Indien u van de aangegeven protocollen wenst af te wijken, dan kunt u een verzoek
om ontheffing bij Novem aanvragen waarin u het afwijken motiveert.
Nadat er is verwerkt én nadat de bouwstof is toegepast in een werk of afgezet is in
de markt voor bouw(grond) stoffen moet aan Novem worden doorgeven:
0 - Een massabalans waaruit blijkt dat de partij volledig is verwerkt, welke toeslagstoffen
zijn gebruikt en welke afvalstoffen er zijn.
0 - Voor niet-vormgegeven bouwstof: verklaring volgens bewijsmiddelen bouwstoffenbesluit
bijvoorbeeld: VKB 1018 en AP 04.
0 - Voor vormgegeven bouwstof: verklaring volgens bouwstoffenbesluit en AP 04.
0 - Gegevens waaruit blijkt in welk werk (locatie, type werk) de bouwstof is toegepast
of aan wie de bouwstof is afgezet (bedrijfsgegevens).

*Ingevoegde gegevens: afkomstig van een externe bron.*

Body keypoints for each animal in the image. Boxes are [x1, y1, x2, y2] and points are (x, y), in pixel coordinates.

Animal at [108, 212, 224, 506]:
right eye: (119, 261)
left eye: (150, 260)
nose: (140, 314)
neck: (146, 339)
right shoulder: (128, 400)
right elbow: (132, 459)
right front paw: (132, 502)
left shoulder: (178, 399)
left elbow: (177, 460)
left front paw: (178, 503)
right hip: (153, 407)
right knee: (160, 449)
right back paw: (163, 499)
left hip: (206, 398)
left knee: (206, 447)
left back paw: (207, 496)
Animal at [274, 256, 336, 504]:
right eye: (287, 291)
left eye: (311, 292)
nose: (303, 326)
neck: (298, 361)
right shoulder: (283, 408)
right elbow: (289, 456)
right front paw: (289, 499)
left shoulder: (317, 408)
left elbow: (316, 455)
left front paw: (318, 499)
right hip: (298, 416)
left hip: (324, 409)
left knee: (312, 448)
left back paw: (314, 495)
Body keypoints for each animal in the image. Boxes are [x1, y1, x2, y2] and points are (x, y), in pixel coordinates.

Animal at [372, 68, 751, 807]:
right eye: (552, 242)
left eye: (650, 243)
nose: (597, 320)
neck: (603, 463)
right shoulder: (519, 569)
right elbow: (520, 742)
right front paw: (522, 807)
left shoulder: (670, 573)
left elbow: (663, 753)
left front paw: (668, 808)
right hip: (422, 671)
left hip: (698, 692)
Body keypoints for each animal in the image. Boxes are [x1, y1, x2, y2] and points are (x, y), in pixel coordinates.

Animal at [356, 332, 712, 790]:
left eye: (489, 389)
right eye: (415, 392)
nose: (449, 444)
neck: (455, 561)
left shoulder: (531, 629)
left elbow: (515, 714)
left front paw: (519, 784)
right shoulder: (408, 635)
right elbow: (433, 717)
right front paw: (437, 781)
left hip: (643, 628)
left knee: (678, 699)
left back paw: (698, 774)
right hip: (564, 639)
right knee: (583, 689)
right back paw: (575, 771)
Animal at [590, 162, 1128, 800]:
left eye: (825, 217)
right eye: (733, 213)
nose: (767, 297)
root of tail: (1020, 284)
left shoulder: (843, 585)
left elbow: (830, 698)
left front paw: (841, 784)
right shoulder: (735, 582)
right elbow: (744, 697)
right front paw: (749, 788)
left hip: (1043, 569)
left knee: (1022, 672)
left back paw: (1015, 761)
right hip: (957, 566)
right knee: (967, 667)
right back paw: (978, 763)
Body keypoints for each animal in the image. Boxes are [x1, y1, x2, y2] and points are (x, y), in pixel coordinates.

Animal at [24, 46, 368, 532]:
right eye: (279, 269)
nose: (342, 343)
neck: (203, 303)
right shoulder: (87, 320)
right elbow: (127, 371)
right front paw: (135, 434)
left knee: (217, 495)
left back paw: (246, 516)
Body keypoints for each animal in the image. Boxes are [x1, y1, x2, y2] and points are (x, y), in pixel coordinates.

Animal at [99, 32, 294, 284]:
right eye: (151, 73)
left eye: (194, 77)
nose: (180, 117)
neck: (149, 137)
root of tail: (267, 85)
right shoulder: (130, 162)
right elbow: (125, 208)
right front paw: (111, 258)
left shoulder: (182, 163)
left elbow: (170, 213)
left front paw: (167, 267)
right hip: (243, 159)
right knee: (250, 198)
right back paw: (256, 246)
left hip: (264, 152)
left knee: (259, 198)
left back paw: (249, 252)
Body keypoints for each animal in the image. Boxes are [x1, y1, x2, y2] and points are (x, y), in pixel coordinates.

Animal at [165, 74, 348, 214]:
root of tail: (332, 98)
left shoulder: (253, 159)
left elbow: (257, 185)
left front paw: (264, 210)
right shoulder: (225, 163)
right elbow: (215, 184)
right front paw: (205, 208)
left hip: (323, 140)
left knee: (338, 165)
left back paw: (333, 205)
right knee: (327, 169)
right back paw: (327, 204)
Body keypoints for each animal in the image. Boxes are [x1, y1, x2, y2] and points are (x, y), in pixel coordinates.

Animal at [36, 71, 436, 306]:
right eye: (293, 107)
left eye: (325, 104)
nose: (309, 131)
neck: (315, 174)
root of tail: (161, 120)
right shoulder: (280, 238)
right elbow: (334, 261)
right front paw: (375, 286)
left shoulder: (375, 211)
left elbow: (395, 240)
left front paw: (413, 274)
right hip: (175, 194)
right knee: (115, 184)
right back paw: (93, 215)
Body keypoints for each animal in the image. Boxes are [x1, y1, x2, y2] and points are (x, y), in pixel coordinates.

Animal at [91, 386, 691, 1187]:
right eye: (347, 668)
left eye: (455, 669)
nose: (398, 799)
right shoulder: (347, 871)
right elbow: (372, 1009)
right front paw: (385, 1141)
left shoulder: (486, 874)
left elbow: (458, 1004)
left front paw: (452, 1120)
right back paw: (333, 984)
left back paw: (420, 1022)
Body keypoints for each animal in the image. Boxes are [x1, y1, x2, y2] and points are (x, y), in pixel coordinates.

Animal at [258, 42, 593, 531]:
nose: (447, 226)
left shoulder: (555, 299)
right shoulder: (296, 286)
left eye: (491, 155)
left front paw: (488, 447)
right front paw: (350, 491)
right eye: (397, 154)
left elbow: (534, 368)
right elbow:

0 - Accountantverklaring voor subsidieaanvragen meer dan € 100.000 volgens bijlage
B van de Tijdelijke Stimuleringsregeling verwerking baggerspecie
Indien u van de aangegeven protocollen wenst af te wijken, dan kunt u een verzoek
om ontheffing bij Novem aanvragen waarin u het afwijken motiveert.